=== Data provided ===
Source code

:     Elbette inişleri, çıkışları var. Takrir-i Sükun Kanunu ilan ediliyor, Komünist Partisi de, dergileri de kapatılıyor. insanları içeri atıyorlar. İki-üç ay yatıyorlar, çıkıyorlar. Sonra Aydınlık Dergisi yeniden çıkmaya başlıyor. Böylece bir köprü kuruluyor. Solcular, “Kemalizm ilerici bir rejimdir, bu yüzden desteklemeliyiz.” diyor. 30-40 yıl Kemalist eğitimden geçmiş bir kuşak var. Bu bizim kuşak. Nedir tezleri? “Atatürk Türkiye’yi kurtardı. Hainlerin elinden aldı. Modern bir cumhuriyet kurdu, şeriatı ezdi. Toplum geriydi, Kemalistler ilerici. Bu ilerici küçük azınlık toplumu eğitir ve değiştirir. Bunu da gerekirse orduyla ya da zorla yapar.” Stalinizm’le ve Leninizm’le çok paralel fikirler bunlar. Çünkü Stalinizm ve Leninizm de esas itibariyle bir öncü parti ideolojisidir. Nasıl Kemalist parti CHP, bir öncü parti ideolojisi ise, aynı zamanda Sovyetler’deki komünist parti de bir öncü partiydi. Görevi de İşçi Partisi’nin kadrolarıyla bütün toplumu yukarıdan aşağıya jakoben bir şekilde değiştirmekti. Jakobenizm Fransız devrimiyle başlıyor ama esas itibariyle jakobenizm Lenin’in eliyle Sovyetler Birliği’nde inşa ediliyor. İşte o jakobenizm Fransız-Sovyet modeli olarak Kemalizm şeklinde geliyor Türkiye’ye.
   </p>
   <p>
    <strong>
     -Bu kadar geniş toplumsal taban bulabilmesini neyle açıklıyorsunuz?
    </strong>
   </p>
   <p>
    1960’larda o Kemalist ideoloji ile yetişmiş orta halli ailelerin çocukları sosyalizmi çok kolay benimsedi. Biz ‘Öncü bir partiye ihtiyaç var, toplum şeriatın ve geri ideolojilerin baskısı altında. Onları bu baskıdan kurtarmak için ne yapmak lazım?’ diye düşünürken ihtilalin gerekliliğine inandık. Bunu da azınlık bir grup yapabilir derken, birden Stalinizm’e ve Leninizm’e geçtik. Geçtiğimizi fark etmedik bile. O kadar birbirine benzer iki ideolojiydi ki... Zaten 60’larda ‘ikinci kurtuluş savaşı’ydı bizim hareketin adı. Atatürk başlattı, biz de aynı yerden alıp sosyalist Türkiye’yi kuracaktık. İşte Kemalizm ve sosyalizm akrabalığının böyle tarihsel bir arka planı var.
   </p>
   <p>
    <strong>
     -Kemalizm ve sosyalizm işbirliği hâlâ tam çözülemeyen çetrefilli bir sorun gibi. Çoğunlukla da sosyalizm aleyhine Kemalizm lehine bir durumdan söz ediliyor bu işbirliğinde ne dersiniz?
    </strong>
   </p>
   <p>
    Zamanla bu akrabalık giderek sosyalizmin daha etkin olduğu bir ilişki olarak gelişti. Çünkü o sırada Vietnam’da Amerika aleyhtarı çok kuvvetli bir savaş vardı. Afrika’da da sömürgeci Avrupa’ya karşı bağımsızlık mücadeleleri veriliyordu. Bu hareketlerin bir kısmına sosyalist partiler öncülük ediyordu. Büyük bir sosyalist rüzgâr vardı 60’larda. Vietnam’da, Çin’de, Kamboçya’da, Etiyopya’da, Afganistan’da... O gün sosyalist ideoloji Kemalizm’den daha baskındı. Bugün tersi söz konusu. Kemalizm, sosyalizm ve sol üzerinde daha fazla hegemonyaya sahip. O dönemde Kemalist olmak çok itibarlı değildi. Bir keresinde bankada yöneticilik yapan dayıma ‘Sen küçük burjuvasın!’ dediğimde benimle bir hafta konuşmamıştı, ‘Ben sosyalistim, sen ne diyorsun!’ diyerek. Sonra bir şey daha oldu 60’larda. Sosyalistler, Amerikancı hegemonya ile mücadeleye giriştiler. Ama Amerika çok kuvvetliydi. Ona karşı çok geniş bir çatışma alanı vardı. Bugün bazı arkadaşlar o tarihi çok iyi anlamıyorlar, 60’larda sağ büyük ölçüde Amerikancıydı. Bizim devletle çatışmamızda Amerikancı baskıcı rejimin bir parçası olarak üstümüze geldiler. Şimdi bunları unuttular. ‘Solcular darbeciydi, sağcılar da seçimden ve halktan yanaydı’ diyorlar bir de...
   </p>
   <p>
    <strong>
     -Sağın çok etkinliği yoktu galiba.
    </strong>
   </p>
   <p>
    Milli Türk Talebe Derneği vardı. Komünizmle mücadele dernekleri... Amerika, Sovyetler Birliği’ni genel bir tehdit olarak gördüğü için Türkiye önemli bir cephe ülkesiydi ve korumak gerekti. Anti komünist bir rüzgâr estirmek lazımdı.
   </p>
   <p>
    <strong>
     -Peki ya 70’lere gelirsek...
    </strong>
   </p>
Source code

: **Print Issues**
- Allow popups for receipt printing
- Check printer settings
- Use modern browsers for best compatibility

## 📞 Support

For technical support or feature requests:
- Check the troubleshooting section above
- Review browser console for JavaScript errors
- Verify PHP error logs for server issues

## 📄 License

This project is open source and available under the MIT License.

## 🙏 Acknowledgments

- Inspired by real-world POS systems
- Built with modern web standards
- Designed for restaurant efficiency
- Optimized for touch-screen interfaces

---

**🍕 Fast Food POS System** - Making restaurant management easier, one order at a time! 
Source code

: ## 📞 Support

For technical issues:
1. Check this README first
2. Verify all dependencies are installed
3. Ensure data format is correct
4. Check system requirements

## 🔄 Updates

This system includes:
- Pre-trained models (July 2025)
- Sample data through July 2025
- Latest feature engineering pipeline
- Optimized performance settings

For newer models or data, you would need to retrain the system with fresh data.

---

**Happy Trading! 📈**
===
# How to complete this task:
Reproduce all of the entries above verbatim.

# Your response:
Source code

:     Elbette inişleri, çıkışları var. Takrir-i Sükun Kanunu ilan ediliyor, Komünist Partisi de, dergileri de kapatılıyor. insanları içeri atıyorlar. İki-üç ay yatıyorlar, çıkıyorlar. Sonra Aydınlık Dergisi yeniden çıkmaya başlıyor. Böylece bir köprü kuruluyor. Solcular, “Kemalizm ilerici bir rejimdir, bu yüzden desteklemeliyiz.” diyor. 30-40 yıl Kemalist eğitimden geçmiş bir kuşak var. Bu bizim kuşak. Nedir tezleri? “Atatürk Türkiye’yi kurtardı. Hainlerin elinden aldı. Modern bir cumhuriyet kurdu, şeriatı ezdi. Toplum geriydi, Kemalistler ilerici. Bu ilerici küçük azınlık toplumu eğitir ve değiştirir. Bunu da gerekirse orduyla ya da zorla yapar.” Stalinizm’le ve Leninizm’le çok paralel fikirler bunlar. Çünkü Stalinizm ve Leninizm de esas itibariyle bir öncü parti ideolojisidir. Nasıl Kemalist parti CHP, bir öncü parti ideolojisi ise, aynı zamanda Sovyetler’deki komünist parti de bir öncü partiydi. Görevi de İşçi Partisi’nin kadrolarıyla bütün toplumu yukarıdan aşağıya jakoben bir şekilde değiştirmekti. Jakobenizm Fransız devrimiyle başlıyor ama esas itibariyle jakobenizm Lenin’in eliyle Sovyetler Birliği’nde inşa ediliyor. İşte o jakobenizm Fransız-Sovyet modeli olarak Kemalizm şeklinde geliyor Türkiye’ye.
   </p>
   <p>
    <strong>
     -Bu kadar geniş toplumsal taban bulabilmesini neyle açıklıyorsunuz?
    </strong>
   </p>
   <p>
    1960’larda o Kemalist ideoloji ile yetişmiş orta halli ailelerin çocukları sosyalizmi çok kolay benimsedi. Biz ‘Öncü bir partiye ihtiyaç var, toplum şeriatın ve geri ideolojilerin baskısı altında. Onları bu baskıdan kurtarmak için ne yapmak lazım?’ diye düşünürken ihtilalin gerekliliğine inandık. Bunu da azınlık bir grup yapabilir derken, birden Stalinizm’e ve Leninizm’e geçtik. Geçtiğimizi fark etmedik bile. O kadar birbirine benzer iki ideolojiydi ki... Zaten 60’larda ‘ikinci kurtuluş savaşı’ydı bizim hareketin adı. Atatürk başlattı, biz de aynı yerden alıp sosyalist Türkiye’yi kuracaktık. İşte Kemalizm ve sosyalizm akrabalığının böyle tarihsel bir arka planı var.
   </p>
   <p>
    <strong>
     -Kemalizm ve sosyalizm işbirliği hâlâ tam çözülemeyen çetrefilli bir sorun gibi. Çoğunlukla da sosyalizm aleyhine Kemalizm lehine bir durumdan söz ediliyor bu işbirliğinde ne dersiniz?
    </strong>
   </p>
   <p>
    Zamanla bu akrabalık giderek sosyalizmin daha etkin olduğu bir ilişki olarak gelişti. Çünkü o sırada Vietnam’da Amerika aleyhtarı çok kuvvetli bir savaş vardı. Afrika’da da sömürgeci Avrupa’ya karşı bağımsızlık mücadeleleri veriliyordu. Bu hareketlerin bir kısmına sosyalist partiler öncülük ediyordu. Büyük bir sosyalist rüzgâr vardı 60’larda. Vietnam’da, Çin’de, Kamboçya’da, Etiyopya’da, Afganistan’da... O gün sosyalist ideoloji Kemalizm’den daha baskındı. Bugün tersi söz konusu. Kemalizm, sosyalizm ve sol üzerinde daha fazla hegemonyaya sahip. O dönemde Kemalist olmak çok itibarlı değildi. Bir keresinde bankada yöneticilik yapan dayıma ‘Sen küçük burjuvasın!’ dediğimde benimle bir hafta konuşmamıştı, ‘Ben sosyalistim, sen ne diyorsun!’ diyerek. Sonra bir şey daha oldu 60’larda. Sosyalistler, Amerikancı hegemonya ile mücadeleye giriştiler. Ama Amerika çok kuvvetliydi. Ona karşı çok geniş bir çatışma alanı vardı. Bugün bazı arkadaşlar o tarihi çok iyi anlamıyorlar, 60’larda sağ büyük ölçüde Amerikancıydı. Bizim devletle çatışmamızda Amerikancı baskıcı rejimin bir parçası olarak üstümüze geldiler. Şimdi bunları unuttular. ‘Solcular darbeciydi, sağcılar da seçimden ve halktan yanaydı’ diyorlar bir de...
   </p>
   <p>
    <strong>
     -Sağın çok etkinliği yoktu galiba.
    </strong>
   </p>
   <p>
    Milli Türk Talebe Derneği vardı. Komünizmle mücadele dernekleri... Amerika, Sovyetler Birliği’ni genel bir tehdit olarak gördüğü için Türkiye önemli bir cephe ülkesiydi ve korumak gerekti. Anti komünist bir rüzgâr estirmek lazımdı.
   </p>
   <p>
    <strong>
     -Peki ya 70’lere gelirsek...
    </strong>
   </p>
Source code

: **Print Issues**
- Allow popups for receipt printing
- Check printer settings
- Use modern browsers for best compatibility

## 📞 Support

For technical support or feature requests:
- Check the troubleshooting section above
- Review browser console for JavaScript errors
- Verify PHP error logs for server issues

## 📄 License

This project is open source and available under the MIT License.

## 🙏 Acknowledgments

- Inspired by real-world POS systems
- Built with modern web standards
- Designed for restaurant efficiency
- Optimized for touch-screen interfaces

---

**🍕 Fast Food POS System** - Making restaurant management easier, one order at a time! 
Source code

: ## 📞 Support

For technical issues:
1. Check this README first
2. Verify all dependencies are installed
3. Ensure data format is correct
4. Check system requirements

## 🔄 Updates

This system includes:
- Pre-trained models (July 2025)
- Sample data through July 2025
- Latest feature engineering pipeline
- Optimized performance settings

For newer models or data, you would need to retrain the system with fresh data.

---

**Happy Trading! 📈**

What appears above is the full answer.